Hotel on the Corner of Bitter and Sweet (34 page)

BOOK: Hotel on the Corner of Bitter and Sweet
10.71Mb size Format: txt, pdf, ePub

"Why?" Henry asked, confused. "How can they put you here and then expect you to swear an oath of loyalty to them?"

Keiko broke in. "Because they want us to go to war for them. They want to draft men to fight the Germans."

That made about as much sense to Henry as his father sending him to an all-white school wearing an "I am Chinese" button.

"And we would go, gladly. I would go," Mr. Okabe said. "Many of us offered to join the army right after the bombings at Pearl Harbor. Most were refused, many were attacked outright."

"But why would you do that, why would you want to?" Henry asked.

Mr. Okabe laughed. "Look around you, Henry. It's not like we're living on Park Avenue. And anything I could do to help ease the suffering, and even more, the scrutiny and dishonor done to my family, I would do that. Many of us would do that. But what's more, for some, the only way we can prove we are American is to bleed for America's cause--despite what's being done to us. In fact, it's even more important, in the face of what's been done."

Henry began to understand and appreciate the sentiment within that complex web of injustice and contradiction. "When are they going to let you fight?" he asked.

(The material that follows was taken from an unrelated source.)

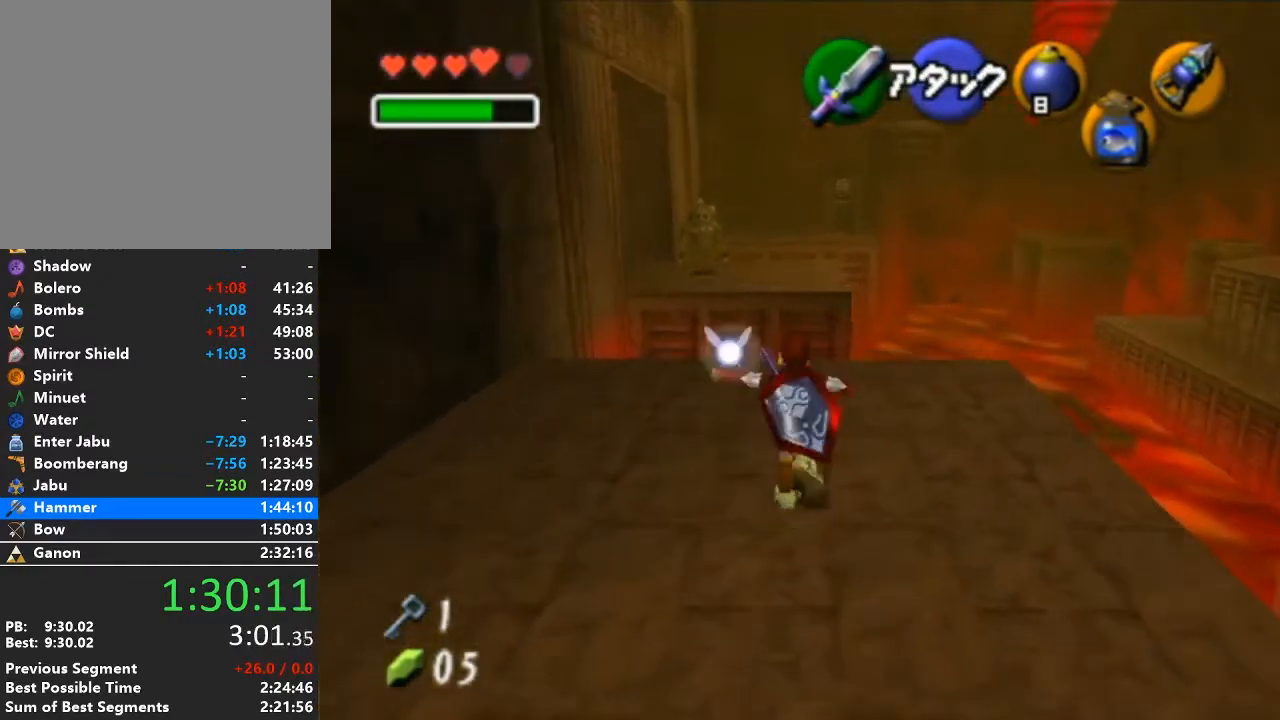
{"buttons": ["A"], "left_stick": "up", "right_stick": "center", "events": [[17, "A", "up"], [483, "A", "down"]]}
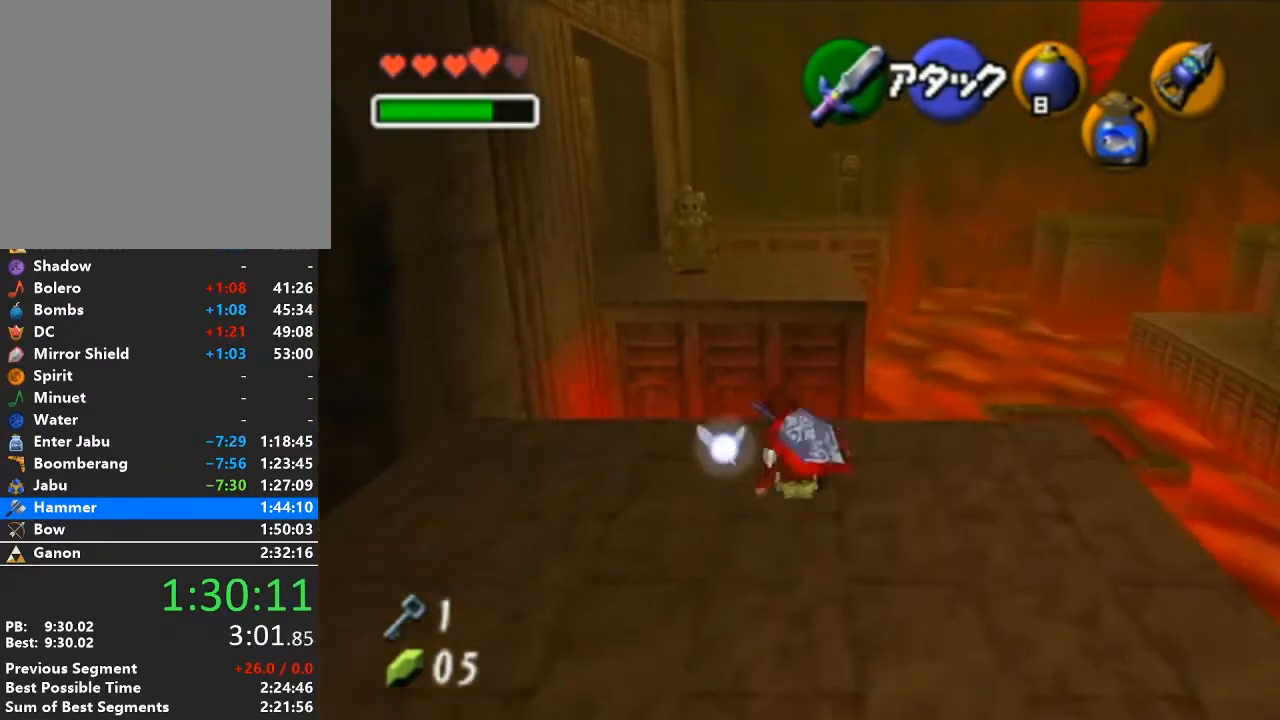
{"buttons": [], "left_stick": "up", "right_stick": "center", "events": [[183, "A", "up"]]}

Mr. Okabe didn't know, but he suspected it wouldn't be long after the completion of the camp. Once their labor here was done, they could be used elsewhere.

"Enough about all that fighting, Henry," Keiko's mother interrupted. "We need to figure out how we're going to get you out of here today."

"She's right," said Mr. Okabe. "We're honored that you would come all this way to court Keiko, but it is a very dangerous place. We're so used to it that the soldiers seem normal to us. But there was a shooting a week before we arrived here."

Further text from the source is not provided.